Medo do escuro

Por gerações em gerações as pessoas aprenderam a temer os seres das trevas. Aprenderam a ter medo do escuro, a amar a luz e a ter medo de tudo que se ocultava. O medo na verdade ganhou força, desde as pequenas criaturas até as mais fortes que um dia juraram jamais tremer na frente do inimigo.

Foram desenvolvidas então várias formas de se espantar as trevas. Os braseiros aumentaram, mudaram o combustível que os alimentava para que o fogo permanecesse aceso por mais tempo. Começaram a acordar assim que os primeiros raios de sol aparecessem e a dormir assim que ele sumisse no horizonte. Não admiravam mais as noites de lua com medo das trevas e os poucos que ficavam acordados durante as noites mantinham sempre um ponto de luz por perto.

Todo ruído era temido na escuridão, e durante os invernos rigorosos, muitos morreram de frio por enfrentarem seus medos e saírem a noite para pedir ajuda, pois ninguém abrir a porta para ninguém durante a noite.

Eu era uma criança quando meu pai chegou aquele dia. Eu estava brincando do lado de fora a luz do sol como sempre fazia quando meu tio vinha visitar minha mãe. Vi meu pai entrando  e logo meu tio sair correndo a base de pancadas. Depois, quando eu entrei em casa ao ouvir os gritos de minha mãe, vi o rastro de sangue que vinha do quarto. Ao entrar, minha mãe deitada com a cabeça pendurada como se estivesse caindo da cama e o sangue que jorrava. O machado ainda estava cravado em seu pescoço e meu pai ao lado sentado em sua cadeira de balanço, fumava olhando para o corpo.

Toquei no braço de minha mãe e ele estava gelado. Meu pai me olhou e vi lágrimas em seus olhos. Na minha inocência perguntei se ela estava doente e meu pai virou o rosto para não me encarar mais. Voltei para a cozinha e fiquei sentado esperando até que percebi que o sol já se preparava para por fim a aquele dia. Então elas vieram.
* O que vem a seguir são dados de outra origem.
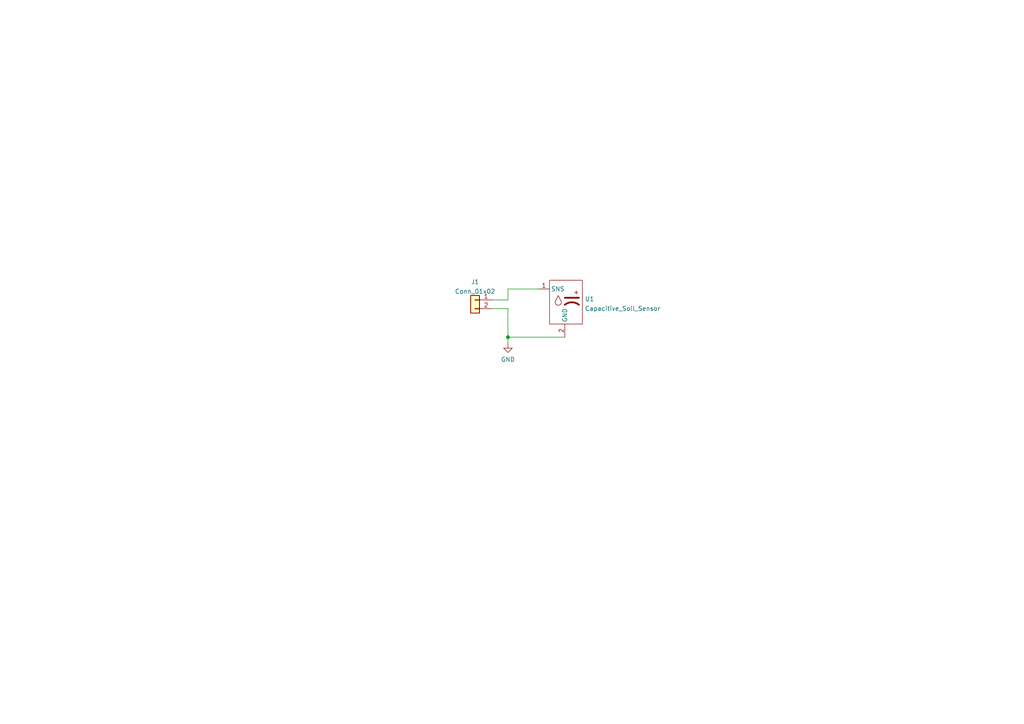
<source format=kicad_sch>
(kicad_sch (version 20211123) (generator eeschema)

  (uuid e7b2bfcd-a87e-4055-bc89-3402a25cc9df)

  (paper "A4")

  (title_block
    (title "Soil Sensor")
    (date "2022-04-02")
    (rev "A")
  )

  

  (junction (at 147.32 97.79) (diameter 0) (color 0 0 0 0)
    (uuid ba04527a-18bc-48db-b7c8-30af70df5b0a)
  )

  (wire (pts (xy 147.32 83.82) (xy 156.21 83.82))
    (stroke (width 0) (type default) (color 0 0 0 0))
    (uuid 6cdf9b96-81dc-4e7e-a833-b9e192e14e5d)
  )
  (wire (pts (xy 147.32 97.79) (xy 147.32 99.695))
    (stroke (width 0) (type default) (color 0 0 0 0))
    (uuid 71ef1232-a6f0-48e5-9f2a-77fdefaf4936)
  )
  (wire (pts (xy 147.32 89.535) (xy 147.32 97.79))
    (stroke (width 0) (type default) (color 0 0 0 0))
    (uuid 9f684c1d-26c0-49b1-a8f1-805da4bda061)
  )
  (wire (pts (xy 147.32 97.79) (xy 163.83 97.79))
    (stroke (width 0) (type default) (color 0 0 0 0))
    (uuid 9f7120b3-ff6f-4700-9c49-5609882fb086)
  )
  (wire (pts (xy 147.32 86.995) (xy 147.32 83.82))
    (stroke (width 0) (type default) (color 0 0 0 0))
    (uuid b4730d41-c504-48c5-af16-76f31eb481ff)
  )
  (wire (pts (xy 142.875 89.535) (xy 147.32 89.535))
    (stroke (width 0) (type default) (color 0 0 0 0))
    (uuid dc463370-9d55-425b-8deb-06b37e97358a)
  )
  (wire (pts (xy 142.875 86.995) (xy 147.32 86.995))
    (stroke (width 0) (type default) (color 0 0 0 0))
    (uuid e8c8eacc-eabb-4ab0-a7e9-a308aa668dc1)
  )

  (symbol (lib_id "Connector_Generic:Conn_01x02") (at 137.795 86.995 0) (mirror y) (unit 1)
    (in_bom yes) (on_board yes) (fields_autoplaced)
    (uuid 3fb370c1-64fc-4407-956d-8e19bd691e38)
    (property "Reference" "J1" (id 0) (at 137.795 81.7585 0))
    (property "Value" "Conn_01x02" (id 1) (at 137.795 84.5336 0))
    (property "Footprint" "Connector_PinHeader_2.54mm:PinHeader_1x02_P2.54mm_Vertical" (id 2) (at 137.795 86.995 0)
      (effects (font (size 1.27 1.27)) hide)
    )
    (property "Datasheet" "~" (id 3) (at 137.795 86.995 0)
      (effects (font (size 1.27 1.27)) hide)
    )
    (pin "1" (uuid dc69be67-7ea9-48e3-a2b9-0ebad40a5c99))
    (pin "2" (uuid 1d75cc3e-4ccd-4ebf-a96e-dfd5e83ceb36))
  )

  (symbol (lib_id "power:GND") (at 147.32 99.695 0) (unit 1)
    (in_bom yes) (on_board yes) (fields_autoplaced)
    (uuid 4acef4bb-210c-4a7b-ad8b-619fb4a26a19)
    (property "Reference" "#PWR0101" (id 0) (at 147.32 106.045 0)
      (effects (font (size 1.27 1.27)) hide)
    )
    (property "Value" "GND" (id 1) (at 147.32 104.2575 0))
    (property "Footprint" "" (id 2) (at 147.32 99.695 0)
      (effects (font (size 1.27 1.27)) hide)
    )
    (property "Datasheet" "" (id 3) (at 147.32 99.695 0)
      (effects (font (size 1.27 1.27)) hide)
    )
    (pin "1" (uuid 01742f78-8c16-4a96-a37f-bef74b6d565d))
  )

  (symbol (lib_id "personal:Capacitive_Soil_Sensor") (at 181.61 87.63 0) (unit 1)
    (in_bom yes) (on_board yes) (fields_autoplaced)
    (uuid e9e2a2bf-6539-48e3-9efa-473dd19e3b1a)
    (property "Reference" "U1" (id 0) (at 169.6212 86.7215 0)
      (effects (font (size 1.27 1.27)) (justify left))
    )
    (property "Value" "Capacitive_Soil_Sensor" (id 1) (at 169.6212 89.4966 0)
      (effects (font (size 1.27 1.27)) (justify left))
    )
    (property "Footprint" "personal:Capacitive Soil Sensor" (id 2) (at 196.85 84.455 0)
      (effects (font (size 1.27 1.27)) hide)
    )
    (property "Datasheet" "" (id 3) (at 181.61 87.63 0)
      (effects (font (size 1.27 1.27)) hide)
    )
    (pin "1" (uuid 49669d1b-1367-49e8-adc1-bbfb40b5817e))
    (pin "2" (uuid 1cc2e530-63cb-4e44-ae34-2fa998494681))
  )

  (sheet_instances
    (path "/" (page "1"))
  )

  (symbol_instances
    (path "/4acef4bb-210c-4a7b-ad8b-619fb4a26a19"
      (reference "#PWR0101") (unit 1) (value "GND") (footprint "")
    )
    (path "/3fb370c1-64fc-4407-956d-8e19bd691e38"
      (reference "J1") (unit 1) (value "Conn_01x02") (footprint "Connector_PinHeader_2.54mm:PinHeader_1x02_P2.54mm_Vertical")
    )
    (path "/e9e2a2bf-6539-48e3-9efa-473dd19e3b1a"
      (reference "U1") (unit 1) (value "Capacitive_Soil_Sensor") (footprint "personal:Capacitive Soil Sensor")
    )
  )
)

</source>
Tinham a pele pálida de tão alva que reluziam ao sol e sob qualquer luz que lhes apontassem. Braços longos que finos e penas que se assemelhavam a tentáculos. Não tinham cabeças e no pescoço havia um buraco com dentes que seguiam uma sequencia em espiral. Elas passaram por mim com desdém, sentindo o cheiro do sangue de minha mãe. Logo ouvi gritos do meu pai e notei mais sangue vindo da porta. Quando começou a escurecer, me encolhi no canto da parede, temendo as trevas. As criaturas então saíram do quarto. Conforme ia escurecendo, as criaturas ganhavam brilho próprio que quase cegava de tão forte, e se rastejavam em minha direção.

1043861_575086282537785_1945678460_nLogo, pela porta, entrou outra criatura. Cadavérica, igualmente alva porém com chifres e asas. Ela pulava com as patas traseiras e fazia um ruído indecifrável. As criaturas alvas então definharam até sumir na escuridão.
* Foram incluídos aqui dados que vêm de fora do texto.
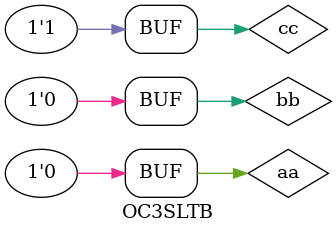
<source format=v>
`timescale 1ns/1ns

module OC3SLTB ();
  reg aa,bb,cc;
  wire yy0,yy1;
  OC3SL uut (aa,bb,cc,yy0,yy1);
  initial begin
    aa = 0;
    bb = 0;
    cc = 0;
    #150 aa = 1;
    #50 bb = 1;
    #50 aa = 0;
    #50 cc = 1;
    #50 aa = 1;
    #50 bb = 0;
    #50 aa = 0;
  end
endmodule

</source>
Eu tremia e suava frio com medo e sem entender o que estava acontecendo. A criatura cadavérica então se aproximou de mim, porém com cuidado. Ela também brilhava, porém era algo terno e quase imperceptível como a lua. Ela se posicionou atrás de mim e me cobriu com seus braços. Percebi que haviam olhos sem suas asas e eles me olhavam com ternura. Ouvi uma leve canção de ninar que acalmou meu coração e me trouxe uma paz sem tamanho.

Os dias seguiram e fui adotado pelo bibliotecário da cidade. Ele me ensinou ler e a escrever e depois de meses mudo, finalmente consegui contar a ele tudo que havia acontecido. Ele então me contou que as criaturas alvas eram as criaturas da luz, que devia ser temidas mais do que as das trevas pois elas se alimentam dos sonhos presos pelos medos que crescem sem direção.

Peguei gosto pela noite e pelas trevas. Aprendi que são nada mais que algo que nos envolve e nos permite pensar e ser quem quisermos ser. Quando escrevia minhas histórias de criança, a criatura das trevas sempre vinha em meu auxílio. Soprava algumas palavras em meus ouvidos e me ajudava com a inspiração. Ele me guarda e me faz dormir bem em meio a pesadelos macabros. Não o chamo de anjo, mas o chamo de amigo. O amigo que encontrei nas trevas e que me ensina a enfrentar meus medos.